PCG will make sure those judging the applications don’t have any conflicts, don’t reside in Arkansas, and have been vetted by the company’s legal compliance team, Aldridge said. He called them industry experts "who couldn’t be more qualified." He also said they would be trained so their work is consistent with what the commission is asking for of the process.

But Dr. Ronda Henry-Tillman, who is chair of the commission, said she was concerned that none of those on the grading team was a physician. She suggested a doctor trained in the conditions that marijuana can be used to treat was needed.

"I get very nervous about patient care, and to see the lack of support for the medical illnesses is just mindboggling to me, and this could be dangerous. I understand the business component of it, but not understanding the importance of what we’re doing from a medical perspective, someone could get hurt," Henry-Tillman said.

Aldridge said the company has physicans on staff who would be able to aid those scoring the applications.

Commissioner James Miller, who took part in the meeting by phone, asked Aldridge why the company had offered to do the work for such a low price.

"You guys bid right under $100,000," he said, "and the next person up was three times that amount. Can you explain why?"

"I can," Aldridge said. "Our firm has been talking about the medicinal marijuana business for a bit and trying to decide if we fit into it, to be quite frank with you. We do a lot of work for government agencies. It’s a process that a lot of government agencies are going through right now."

PCG primarily works with states and healthcare companies on Medicaid-related issues. Aldridge acknowledged this is essentially a trial for the company doing marijuana-related work.
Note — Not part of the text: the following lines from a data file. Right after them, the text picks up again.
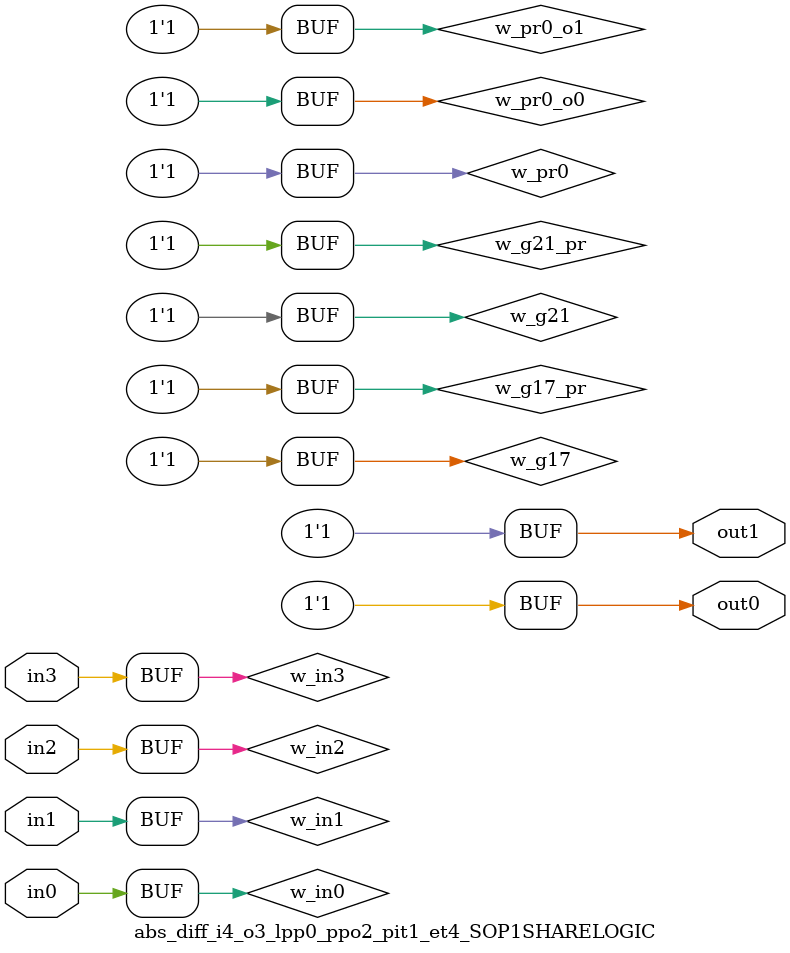
<source format=v>
module abs_diff_i4_o3_lpp0_ppo2_pit1_et4_SOP1SHARELOGIC (in0, in1, in2, in3, out0, out1);
// declaring inputs
input in0,  in1,  in2,  in3;
// declaring outputs
output out0,  out1;
// JSON model input
wire w_in3, w_in2, w_in1, w_in0;
// JSON model output
wire w_g17, w_g21;
//json model
wire w_g17_pr, w_g21_pr, w_pr0_o0, w_pr0_o1, w_pr0;
// JSON model input assign
assign w_in3 = in3;
assign w_in2 = in2;
assign w_in1 = in1;
assign w_in0 = in0;

//json model assigns (approximated Shared/XPAT part)
//assign literals to products
assign w_pr0 = 1;
//if a product has literals and if the product is being "activated" for that output
assign w_pr0_o0 = w_pr0 & 1;
assign w_pr0_o1 = w_pr0 & 1;
//compose an output with corresponding products (OR)
assign w_g17 = w_pr0_o0;
assign w_g21 = w_pr0_o1;
//if an output has products and if it is part of the JSON model
assign w_g17_pr = w_g17 & 1;
assign w_g21_pr = w_g21 & 1;
// output assigns
assign out0 = w_g17_pr;
assign out1 = w_g21_pr;
endmodule
</source>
"We certainly have no intentions of making a lot of money on this contract, I can assure you, but we tried to bid with very, very low margins so that we could get involved with a project and see if our skill set and our talents match up with what the states might look for with this particular marketplace," Aldridge said.

The commission then discussed how to notify those whose applications were rejected. That prompted two state representatives at the meeting, Vivian Flowers of Pine Bluff and Reginald Murdock of Marianna, to ask to speak during the meeting. After some back-and-forth among commissioners about whether to allow public comments, it was decided that should be done during a later meeting at a venue that could accommodate more people. The University of Arkansas Bowen School of Law or the University of Arkansas for Medical Sciences were discussed as possible locations because a large crowd is expected.

Henry-Tillman then suggested, "we not do any other action until we’ve heard the public comment. I think it’s the right thing to do. It’s not going to change anything and we’re going to review the information."

The commission did not discuss a secretly recorded video that recently became public. It was made by an unsuccessful applicant for a cultivation license as he was meeting with Commissioner Carlos Roman who was absent from Tuesday’s meeting. Roman has accused Ken Shollmier of trying to bribe and extort him. The matter is now the subject of a federal corruption investigation.